Entrata in vigore e funzionamento
Non ci addentreremo in questo tema ampiamente dibattuto e che vede teorie contrastanti, ma sui costi per tutti delle misure di contrasto varate da Bruxelles e che diventeranno operative, salvo modifiche della Commissione, dal 1° gennaio 2027, quindi tra circa un anno. L’Ets2 è un sistema europeo di scambio di quote di emissioni che si applica agli edifici, al trasporto stradale e alla piccola industria, estendendo il mercato del carbonio esistente (Ue Ets1). Infatti, dal 1° gennaio di quest’anno, le aziende che immettono combustibili fossili hanno avviato un’azione di monitoraggio e rendicontazione delle loro emissioni. Dal 2027, invece, si passerà alla fase di mercato con la messa all’asta delle quote di CO2, seguendo un sistema basato sul principio del “cap and trade”, ovvero le aziende acquistano quote per coprire le loro emissioni, con l’obiettivo di ridurle del 42 per cento entro il 2030 rispetto ai livelli del 2005.
Chi sarà coinvolto
Sono obbligati a sottostare a questa trappola gli edifici residenziali e ad uso commerciale, i trasporti stradali e la piccola e media impresa. Con il sistema del “cap and trade” è fissato un tetto massimo di emissioni consentite (cap) e le aziende che superano questo limite devono acquistare quote di emissione sul mercato (trade), mentre quelle più virtuose possono venderle.

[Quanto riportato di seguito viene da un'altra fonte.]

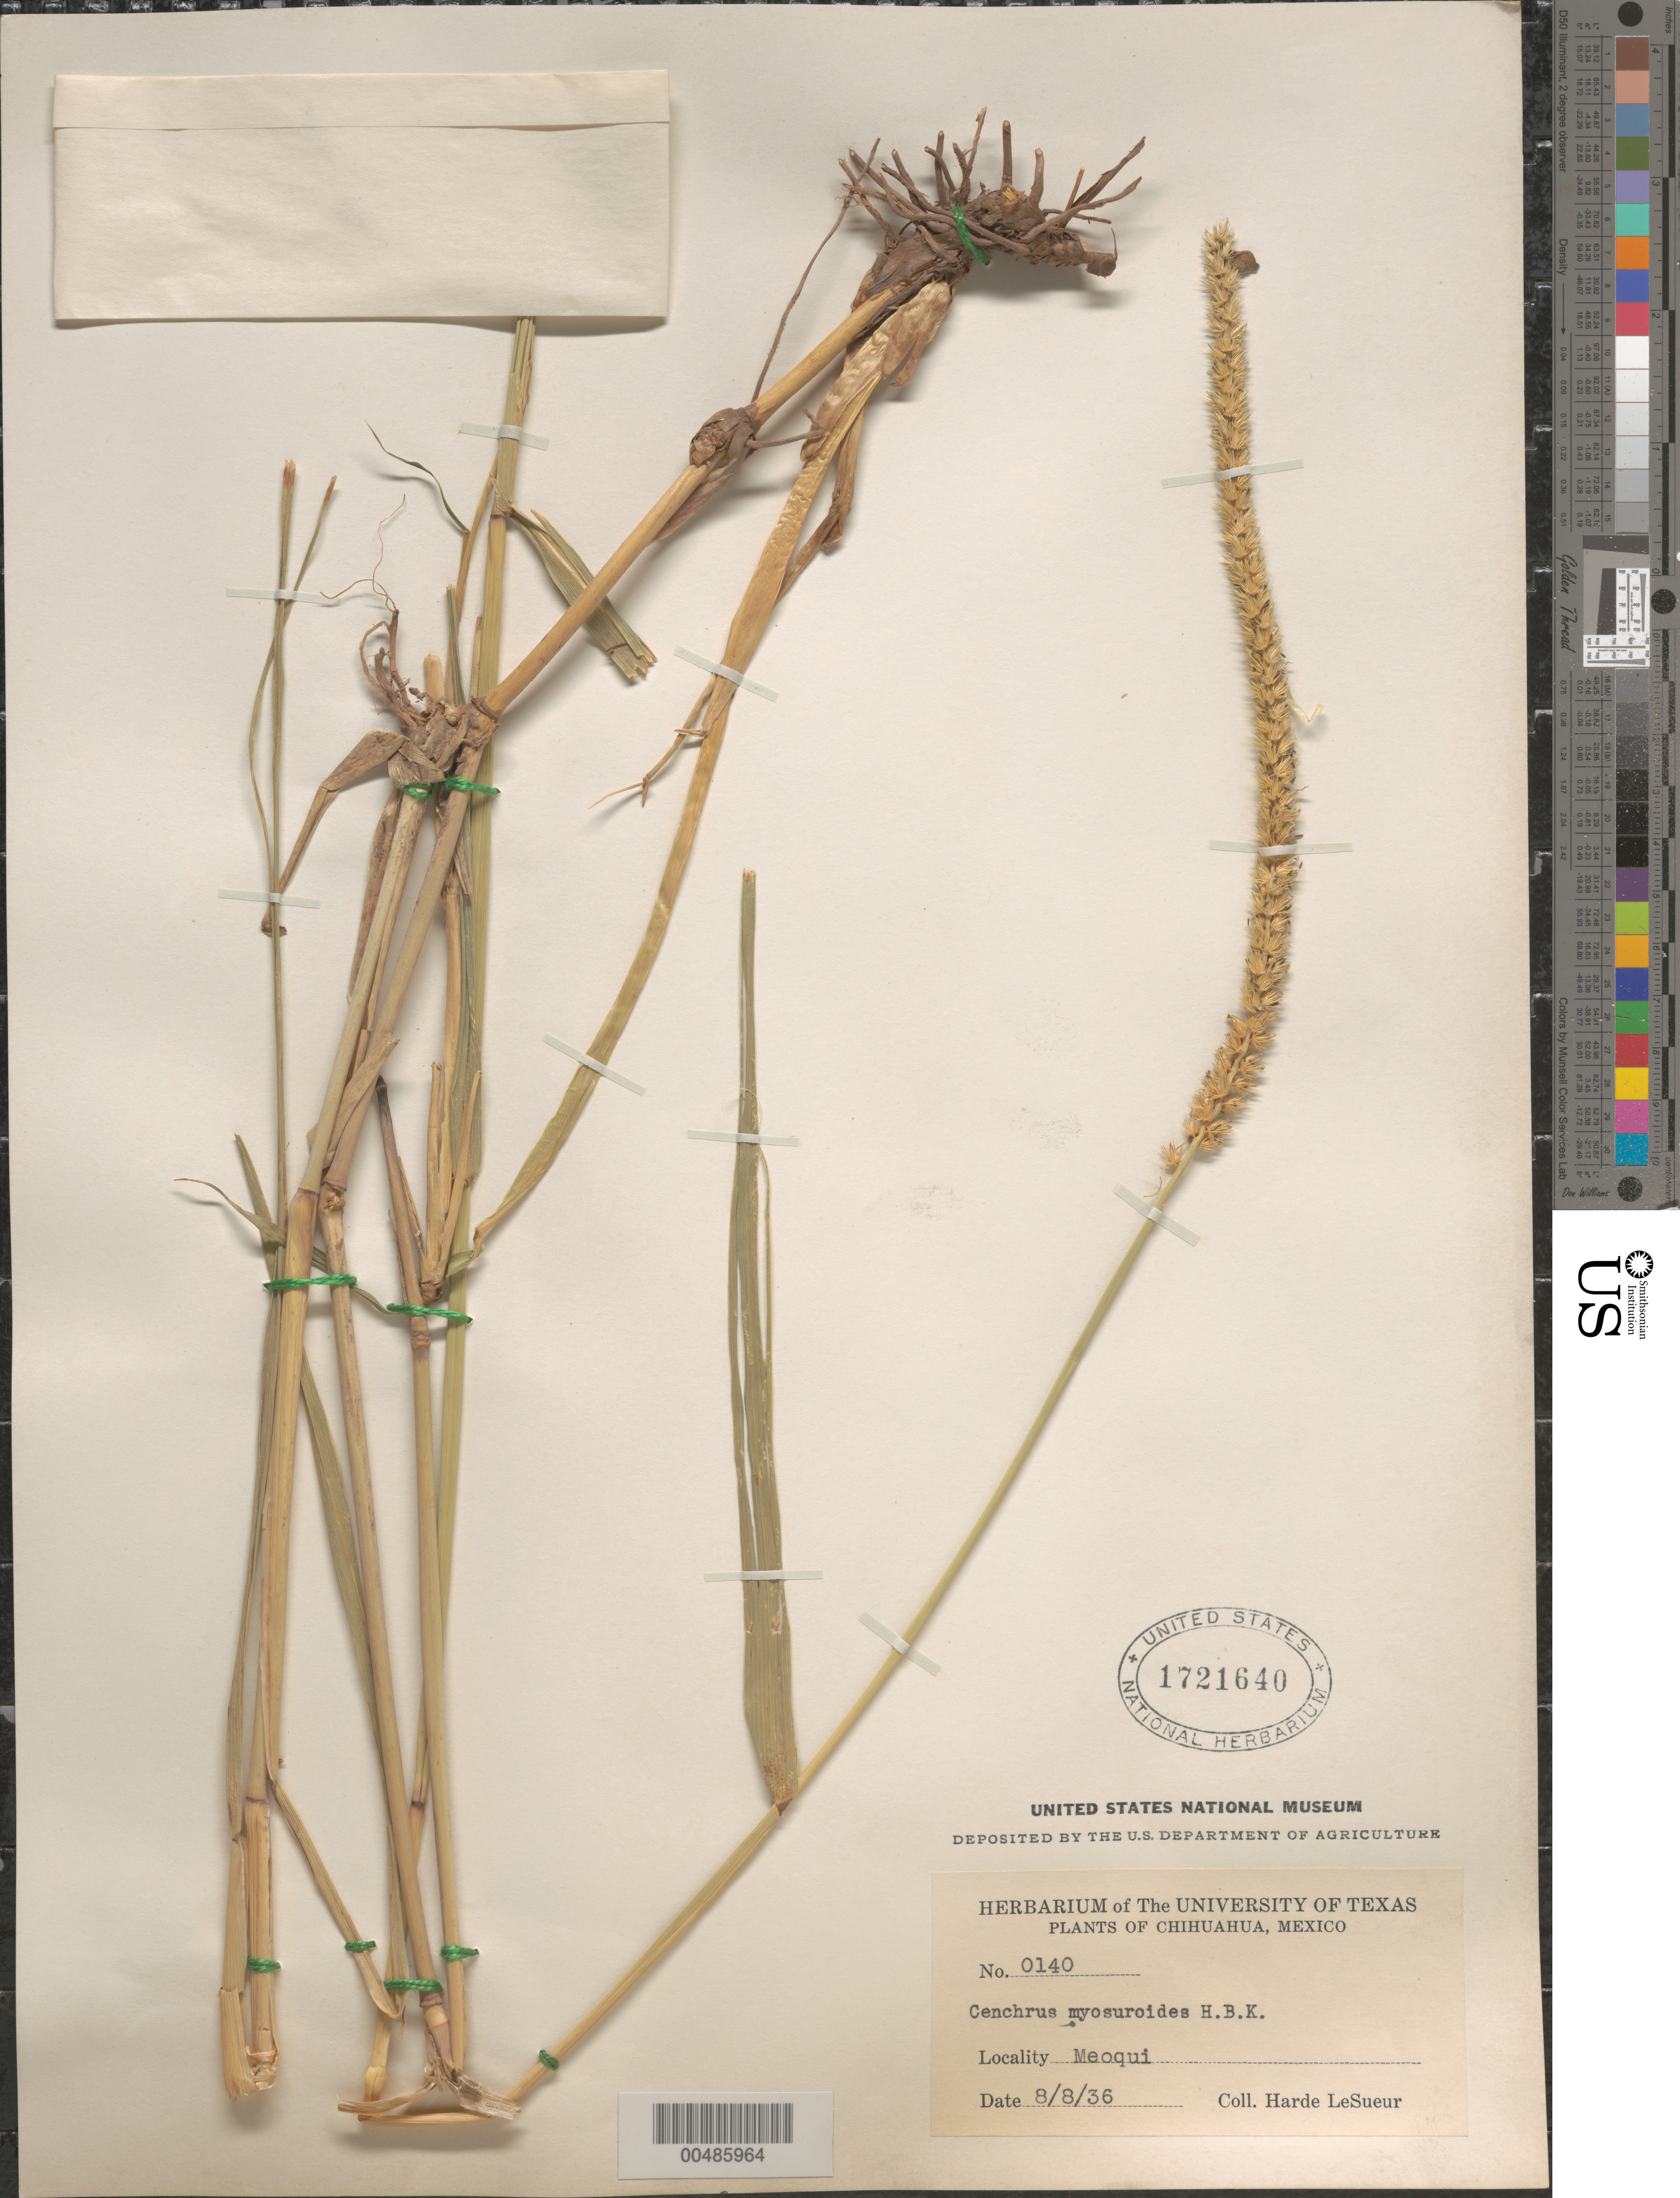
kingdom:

L’impatto economico stimato
Quale sarà l’impatto sulle famiglie e industria lo anticipa il ricercatore Francesco Martoccia, energy strategist della banca d’investimento americana Citi. Una cifra su tutte fa già gelare il sangue nelle vene: tra il 2027 e il 2030 il costo annuo stimato per l’economia italiana sarà tra i 15 e i 30 miliardi di euro. E ciò significa che i consumatori saranno colpiti dall’aumento dei prezzi dei combustibili a causa del trasferimento dei costi delle emissioni inquinanti dai fornitori di idrocarburi agli utenti finali.
Un caso particolare: l’Italia
Questo meccanismo ha un impatto maggiore in Italia poiché il nostro Paese, osserva Martoccia, non dispone di un sistema nazionale di tassazione della CO2, il che rende l’Ets2 una novità. Diversamente 16 dei 27 Stati membri dell’Unione hanno già sistemi nazionali di scambio di quote di anidride carbonica o analoghi meccanismi nazionali di tassazione della CO2 che verranno assorbiti dal nuovo sistema europeo al momento della sua entrata in vigore.
Quanto costerà alle famiglie
Secondo le stime di Citi, il prezzo del metano aumenterà del 40 per cento rispetto ai prezzi attuali (circa 0,19 euro al metro cubo), mentre il propano salirà del 20 per cento (0,15 euro al litro). Questo significa per una famiglia tipo, che consuma 1.400 metri cubi di metano all’anno, dover affrontare una spesa aggiuntiva per il riscaldamento di circa 300 euro annui, al lordo di eventuali riduzioni dei prezzi della materia prima. La benzina, invece, subirà un rincaro del 13 per cento (0,22 euro al litro) e il gasolio del 17 per cento (0,27 euro al litro). Considerando i consumi annui italiani (11,6 miliardi di litri di benzina e 28,3 miliardi di litri di gasolio), la maggiore spesa complessiva supererà i 10 miliardi di euro.
Effetti fiscali e inflazione
Neutralizzare questi rincari con un taglio delle accise comporterebbe una perdita per l’Erario di circa 12 miliardi di euro, a fronte di un gettito fiscale da carburanti che nel 2024 ha superato i 38 miliardi di euro.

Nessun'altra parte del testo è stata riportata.